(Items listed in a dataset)
▬▬▬▬▬▬▬▬▬▬

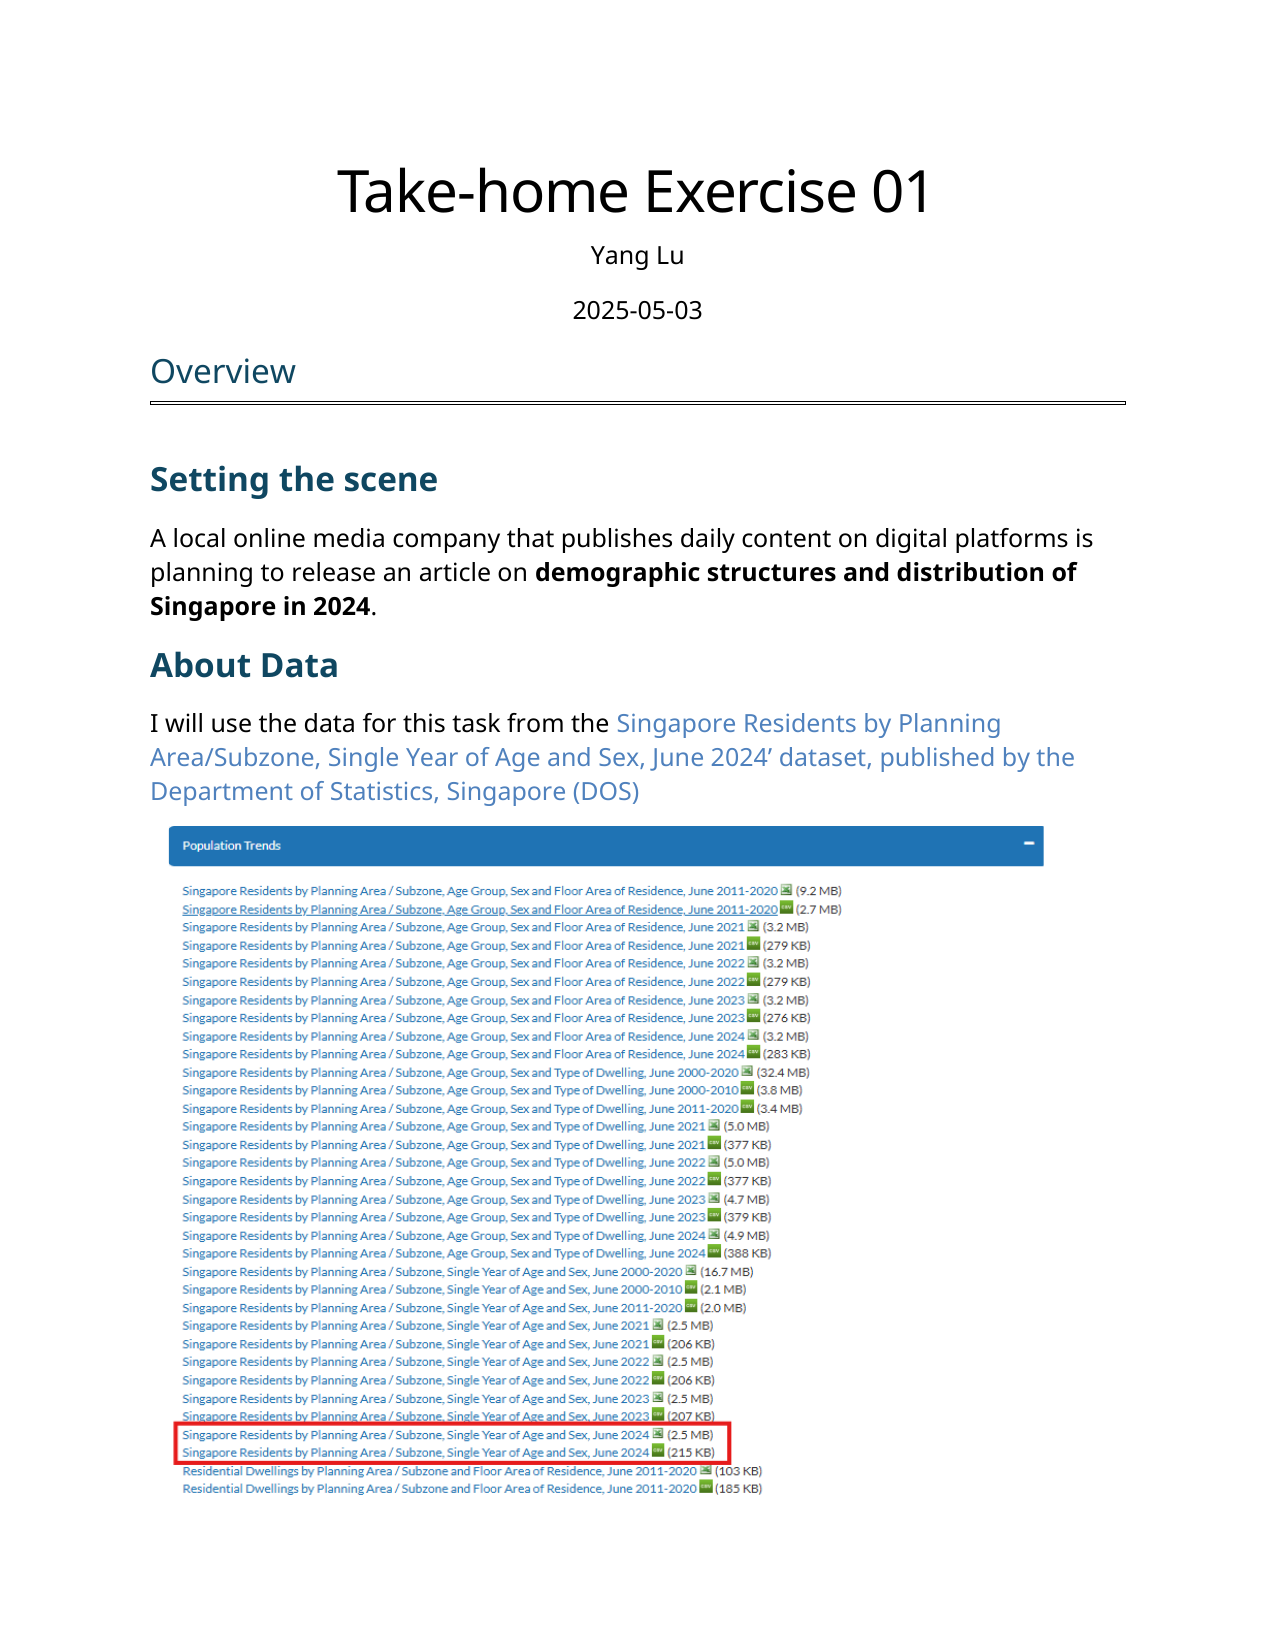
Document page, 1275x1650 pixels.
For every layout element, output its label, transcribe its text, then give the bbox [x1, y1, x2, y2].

picture [168, 826, 1044, 1497]
text 2025-05-03 [150, 293, 1125, 327]
text I will use the data for this task from the Singapore Residents by Planning Area/Subzone, Single Year of Age and Sex, June 2024’ dataset, published by the Department of Statistics, Singapore (DOS) [150, 706, 1125, 808]
subtitle Overview [150, 348, 1125, 393]
subtitle Setting the scene [150, 456, 1125, 502]
text A local online media company that publishes daily content on digital platforms is planning to release an article on demographic structures and distribution of Singapore in 2024. [150, 520, 1125, 623]
subtitle About Data [150, 641, 1125, 687]
text Yang Lu [150, 238, 1125, 272]
title Take-home Exercise 01 [150, 150, 1125, 229]
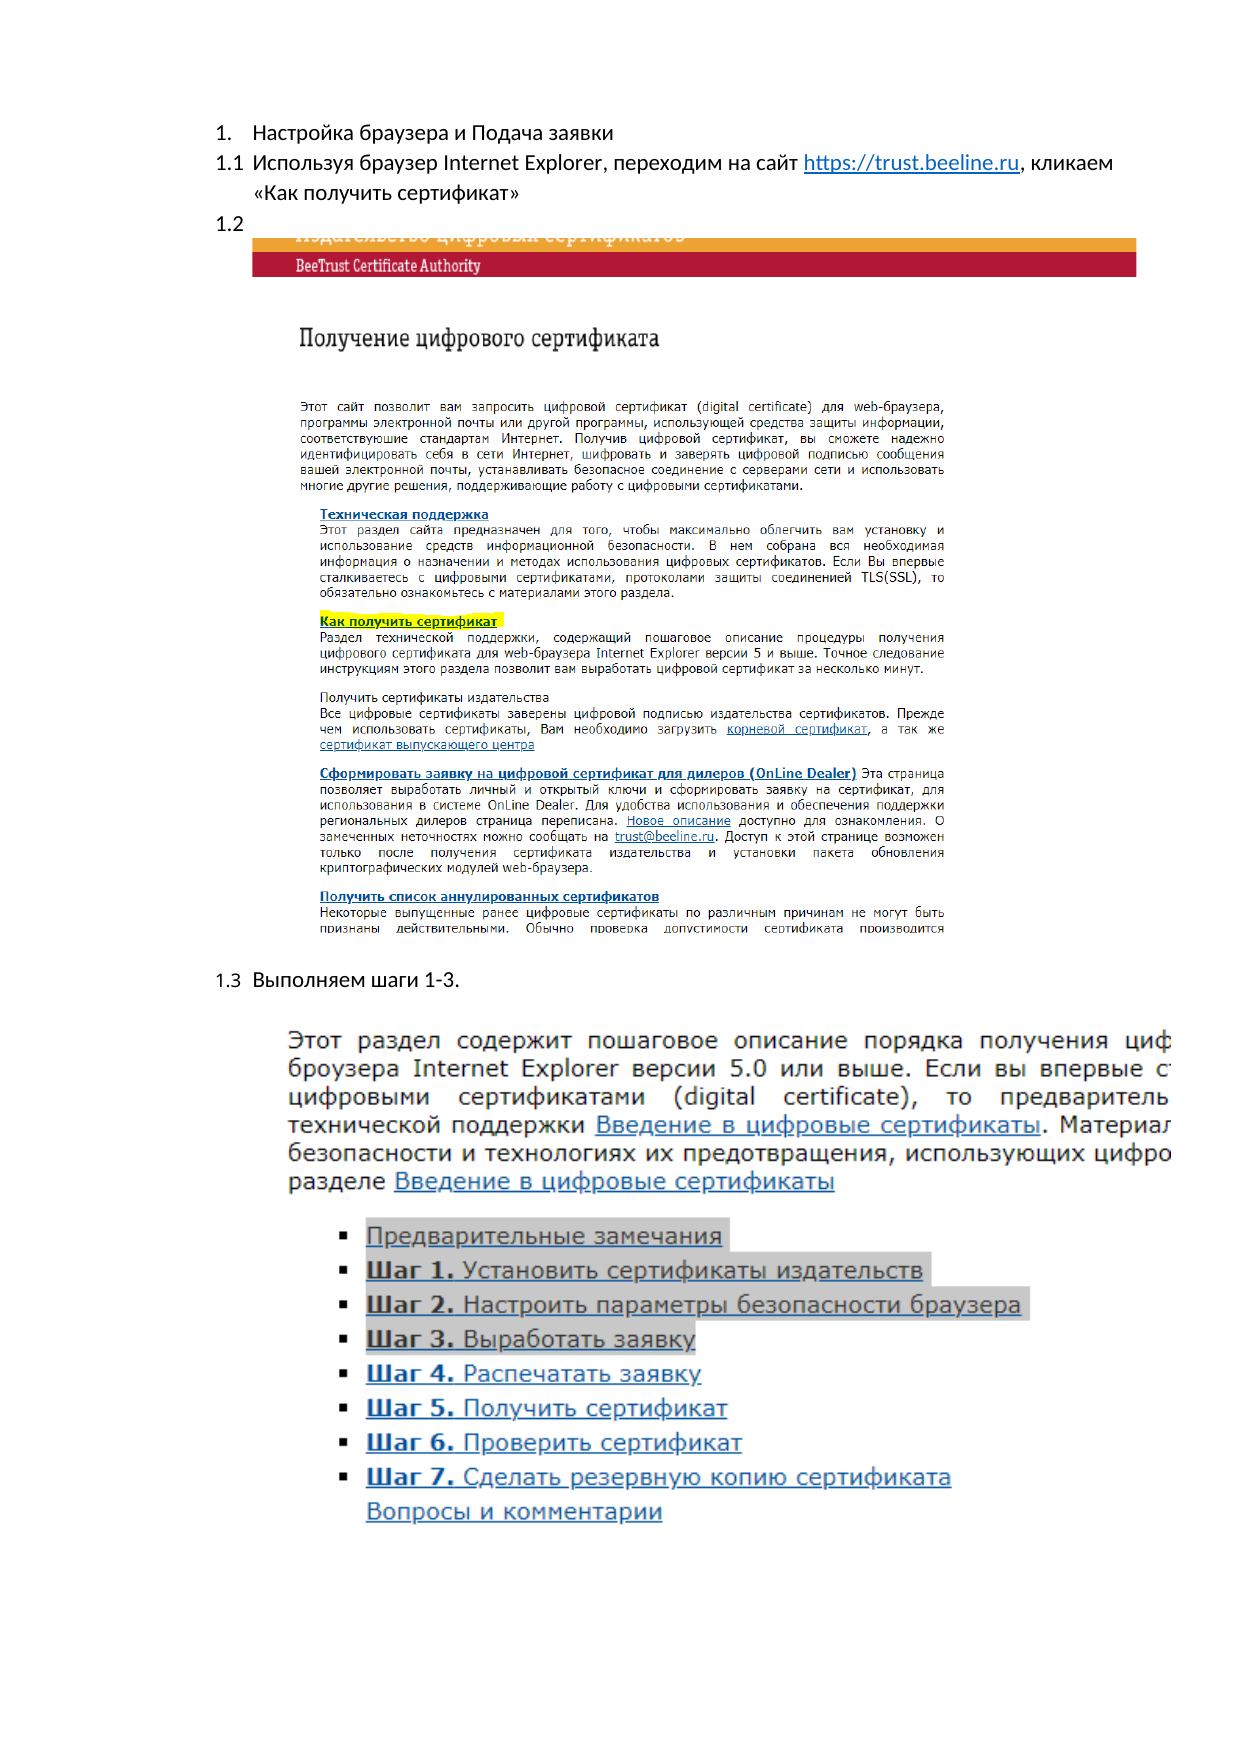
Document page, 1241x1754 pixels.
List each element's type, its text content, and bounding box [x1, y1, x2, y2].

list Настройка браузера и Подача заявки [215, 118, 1152, 146]
picture [252, 1022, 1171, 1573]
list Выполняем шаги 1-3. [215, 965, 1152, 993]
picture [252, 238, 1137, 933]
list Используя браузер Internet Explorer, переходим на сайт https://trust.beeline.ru, кликаем «Как получить сертификат» [215, 148, 1152, 207]
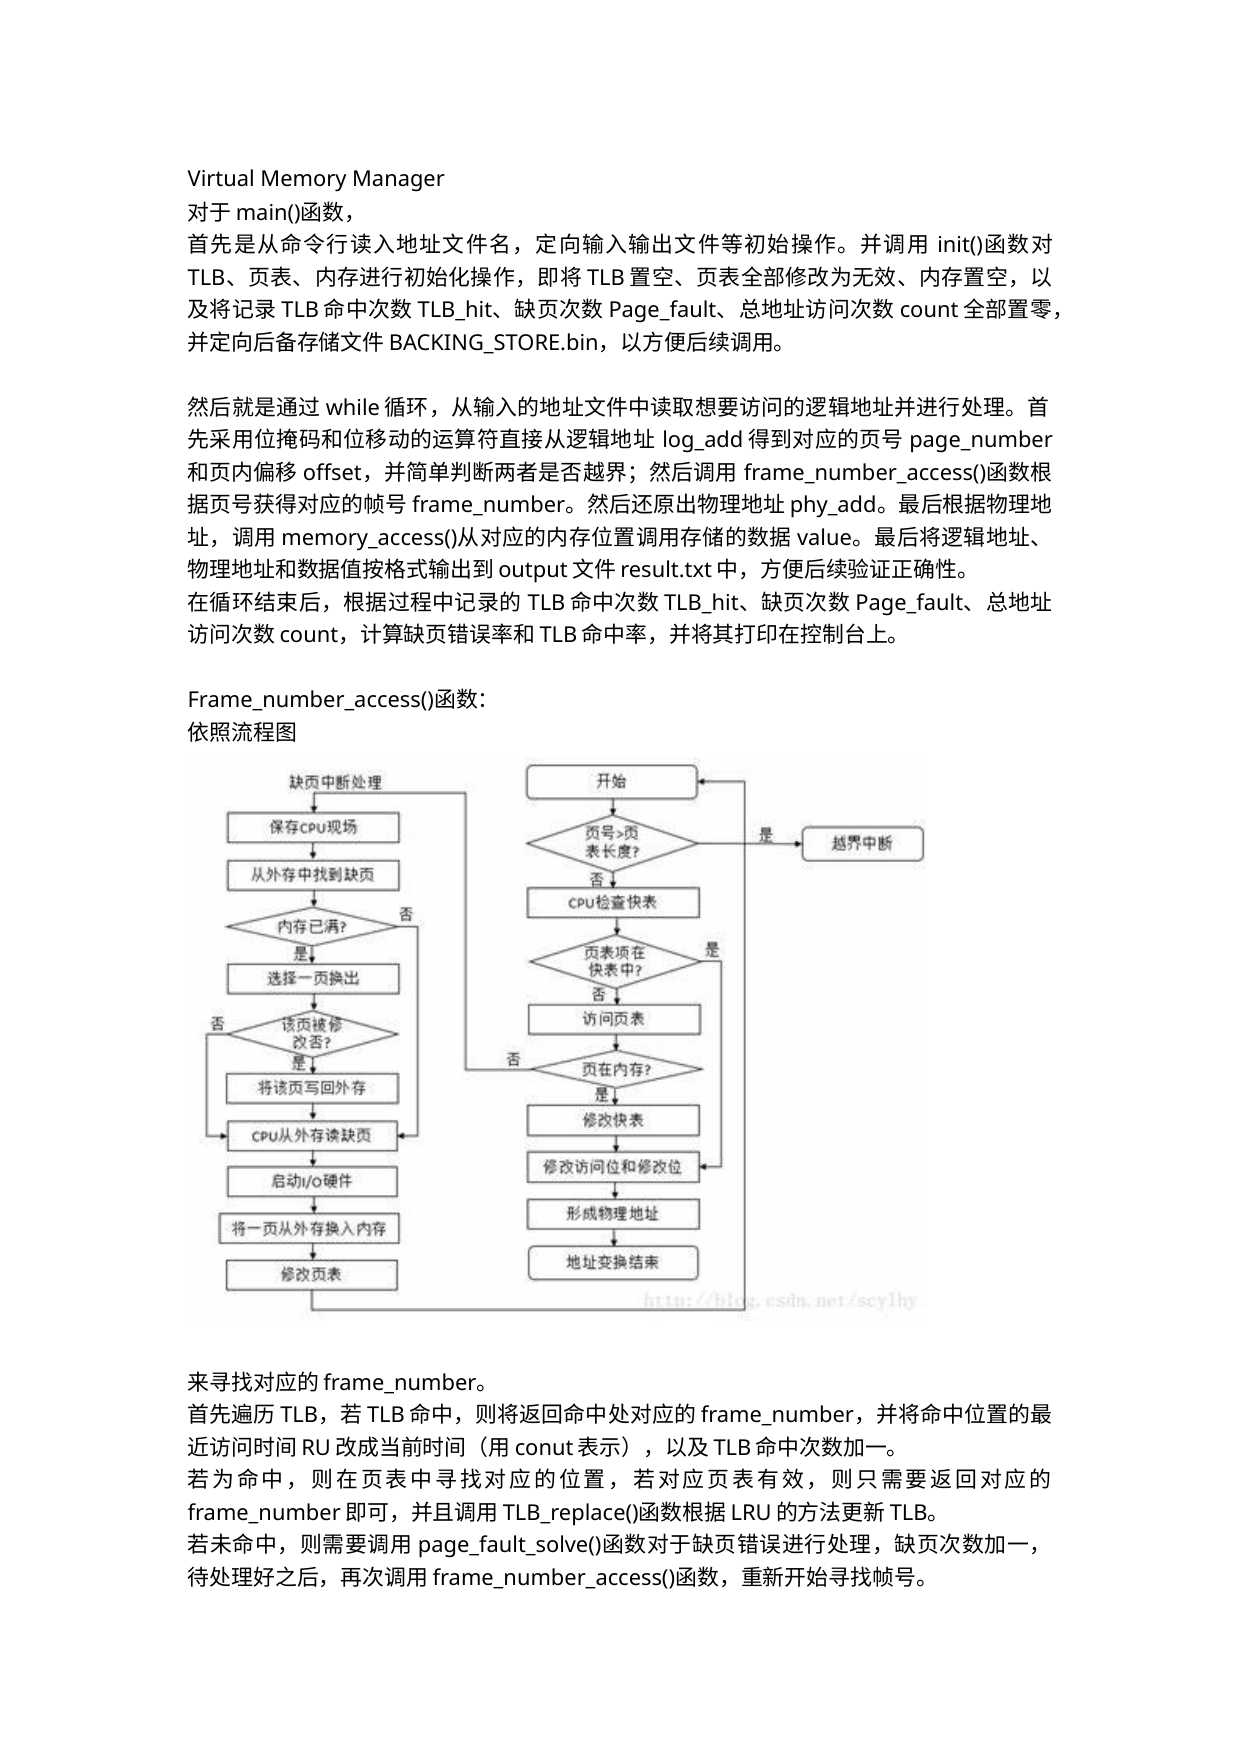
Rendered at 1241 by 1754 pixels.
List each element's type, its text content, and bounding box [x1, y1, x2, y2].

picture [187, 757, 929, 1321]
text 在循环结束后，根据过程中记录的TLB命中次数TLB_hit、缺页次数Page_fault、总地址访问次数count，计算缺页错误率和TLB命中率，并将其打印在控制台上。 [187, 584, 1053, 649]
text 来寻找对应的frame_number。 [187, 1364, 1053, 1397]
text 依照流程图 [187, 714, 1053, 747]
text 然后就是通过while循环，从输入的地址文件中读取想要访问的逻辑地址并进行处理。首先采用位掩码和位移动的运算符直接从逻辑地址log_add得到对应的页号page_number和页内偏移offset，并简单判断两者是否越界；然后调用frame_number_access()函数根据页号获得对应的帧号frame_number。然后还原出物理地址phy_add。最后根据物理地址，调用memory_access()从对应的内存位置调用存储的数据value。最后将逻辑地址、物理地址和数据值按格式输出到output文件result.txt中，方便后续验证正确性。 [187, 389, 1053, 584]
text 对于main()函数， [187, 194, 1053, 227]
text 若未命中，则需要调用page_fault_solve()函数对于缺页错误进行处理，缺页次数加一，待处理好之后，再次调用frame_number_access()函数，重新开始寻找帧号。 [187, 1527, 1053, 1592]
text 若为命中，则在页表中寻找对应的位置，若对应页表有效，则只需要返回对应的frame_number即可，并且调用TLB_replace()函数根据LRU的方法更新TLB。 [187, 1462, 1053, 1527]
text 首先遍历TLB，若TLB命中，则将返回命中处对应的frame_number，并将命中位置的最近访问时间RU改成当前时间（用conut表示），以及TLB命中次数加一。 [187, 1397, 1053, 1462]
text Virtual Memory Manager [187, 162, 1053, 194]
text Frame_number_access()函数： [187, 682, 1053, 714]
text 首先是从命令行读入地址文件名，定向输入输出文件等初始操作。并调用init()函数对TLB、页表、内存进行初始化操作，即将TLB置空、页表全部修改为无效、内存置空，以及将记录TLB命中次数TLB_hit、缺页次数Page_fault、总地址访问次数count全部置零，并定向后备存储文件BACKING_STORE.bin，以方便后续调用。 [187, 227, 1053, 357]
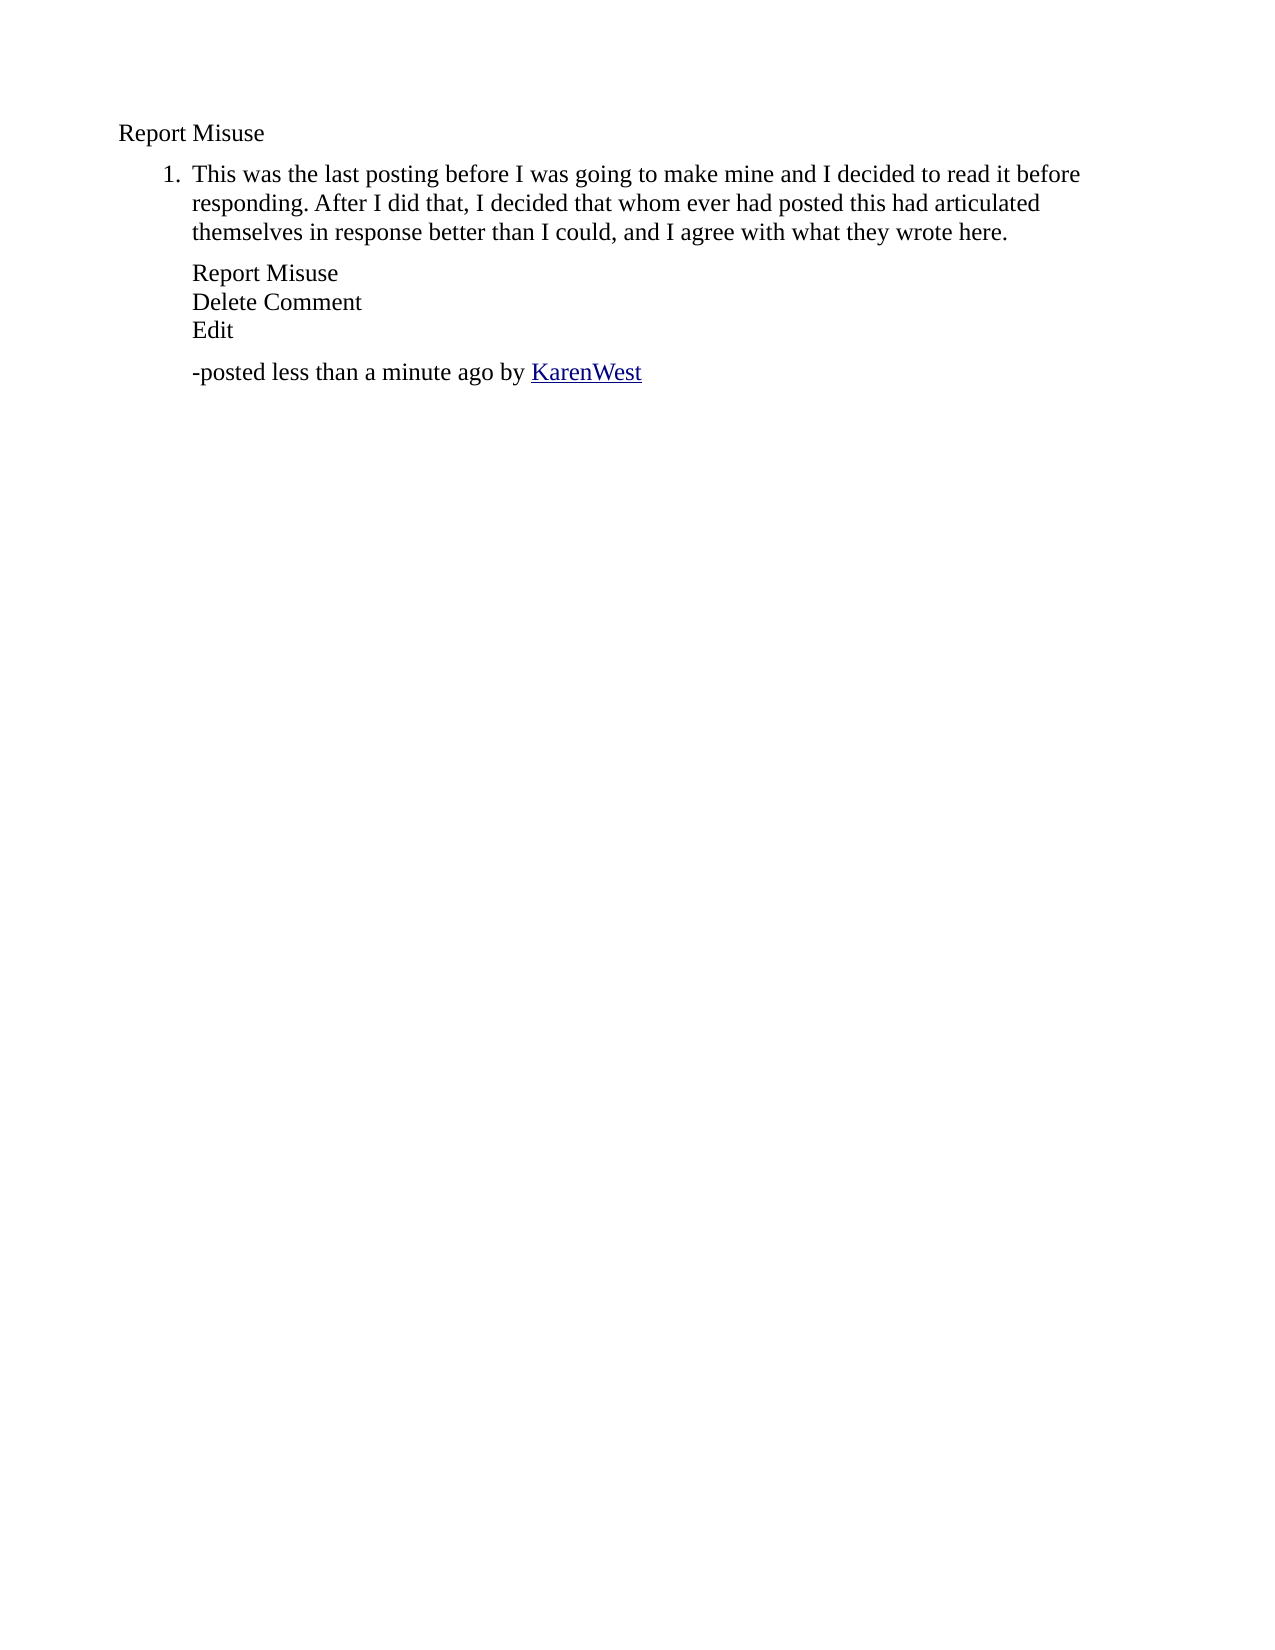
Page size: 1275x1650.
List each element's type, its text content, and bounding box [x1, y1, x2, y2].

text Delete Comment [192, 287, 1157, 316]
text Report Misuse [118, 118, 1157, 147]
text -posted less than a minute ago by KarenWest [192, 357, 1157, 386]
list This was the last posting before I was going to make mine and I decided to read it before responding. After I did that, I decided that whom ever had posted this had articulated themselves in response better than I could, and I agree with what they wrote here. [162, 159, 1157, 246]
text Edit [192, 316, 1157, 344]
text Report Misuse [192, 258, 1157, 287]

▬▬▬▬▬▬▬▬▬▬

Work request - Wherever a line of the records above contains the string "pixels", copy that line out.

Result of this exercise -
Document page, 1275x1650 pixels.
Document page, 1241x1754 pixels.
Rendered at 1241 by 1754 pixels.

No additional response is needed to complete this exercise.